__Description de la tâche__
Veuillez recopier à l'identique l'extrait du passage à lire ci-dessous, en commençant par « (Je suis le » et en continuant jusqu'à « droit à la vie. ».

__Passage à lire__
Ainsi dès le premier poème la référence à Gérard de Nerval dans la
parenthèse non refermée (non refermable) de la
dernière strophe est évidente et place au cœur de l’entreprise de
délivrance par les mots, la fêlure mélancolique à l’œuvre.
(Je suis le veuf j’ai passé outre
et mon luth constellé
où tu es où tu es
La claque des mots ressemble à celle de
la vie telle qu’elle fut vécue à l’origine : non pas douce et tendre,
mais hostile comme s’il fallait justifier d’être née, d’être au monde,
d’avoir le droit à la vie.
Annonciation
Que fais-tu ici
t’es venu voir quoi
qu’attends-tu
vaut-il la peine d’y penser
pas même le temps
une souffrance t’abat
une colère t’emporte
un souvenir te plie
fin de la…
non pas de rime ici
rimons rimons
ailleurs (…)

__Matériel fourni__
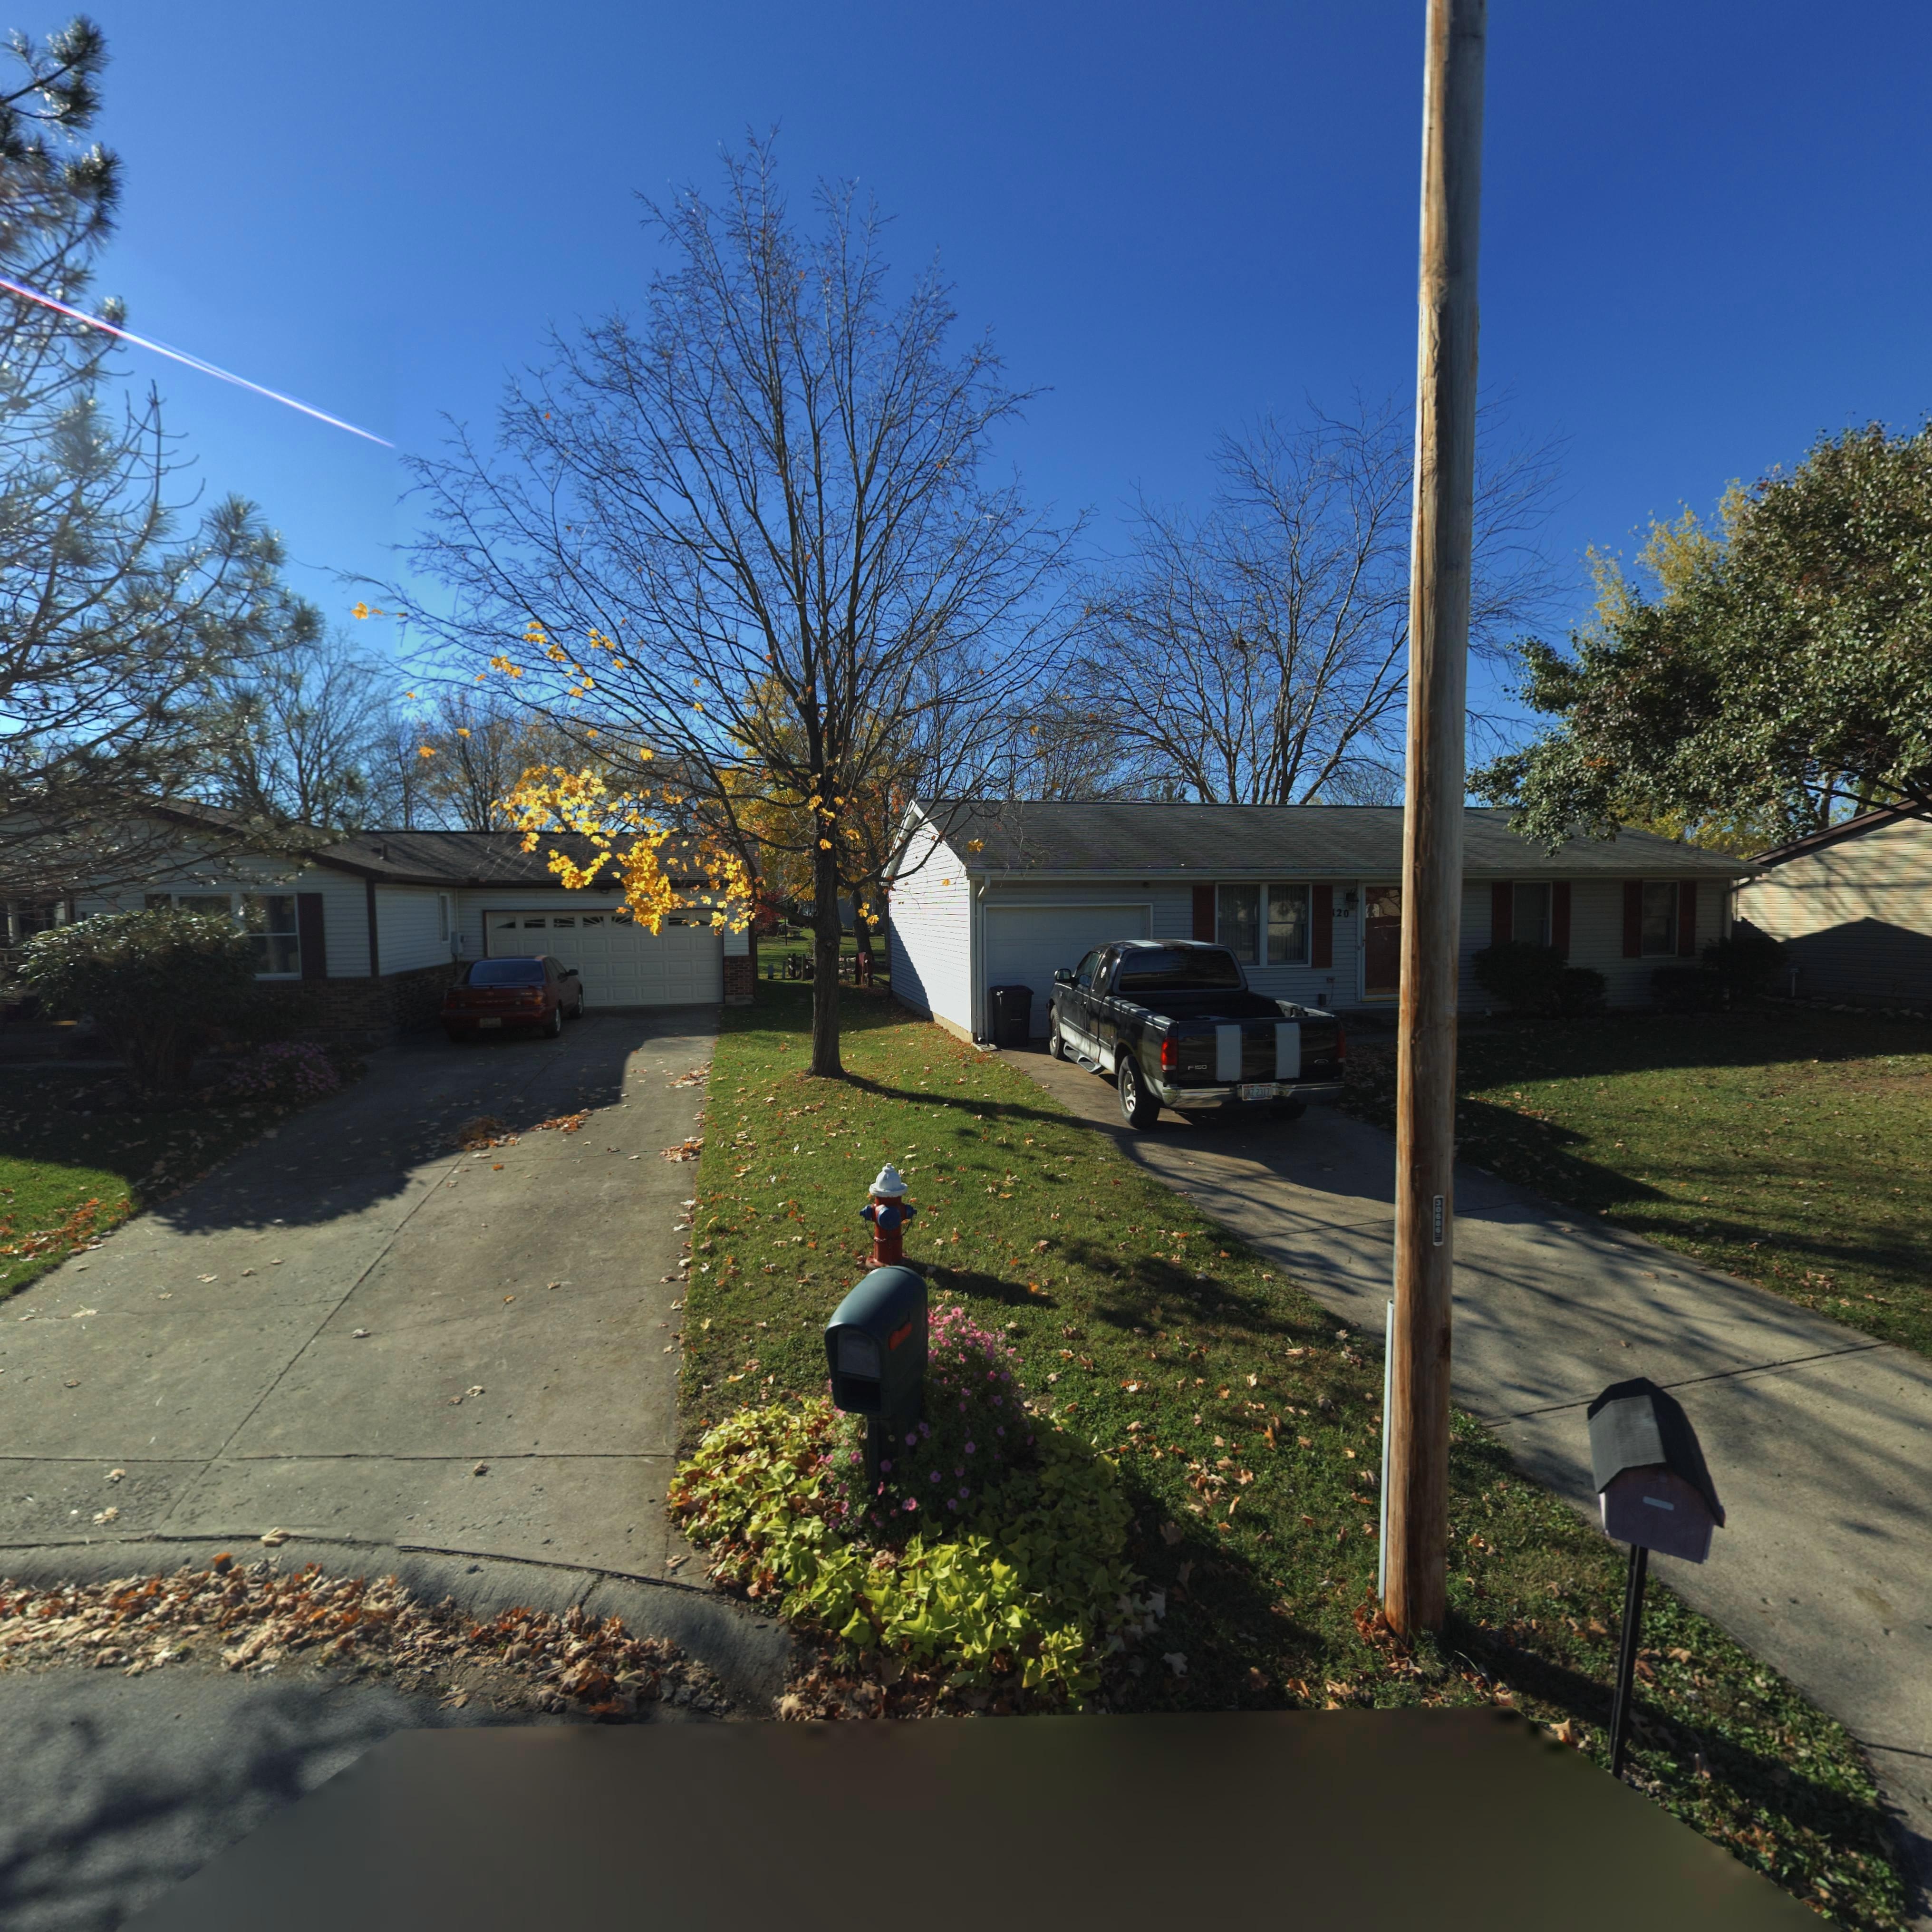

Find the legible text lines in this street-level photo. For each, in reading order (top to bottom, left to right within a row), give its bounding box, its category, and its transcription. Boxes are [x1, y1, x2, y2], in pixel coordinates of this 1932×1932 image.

[1332, 908, 1349, 918] StreetNumber: 120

__Solution proposée__
(Je suis le veuf j’ai passé outre
et mon luth constellé
où tu es où tu es
La claque des mots ressemble à celle de
la vie telle qu’elle fut vécue à l’origine : non pas douce et tendre,
mais hostile comme s’il fallait justifier d’être née, d’être au monde,
d’avoir le droit à la vie.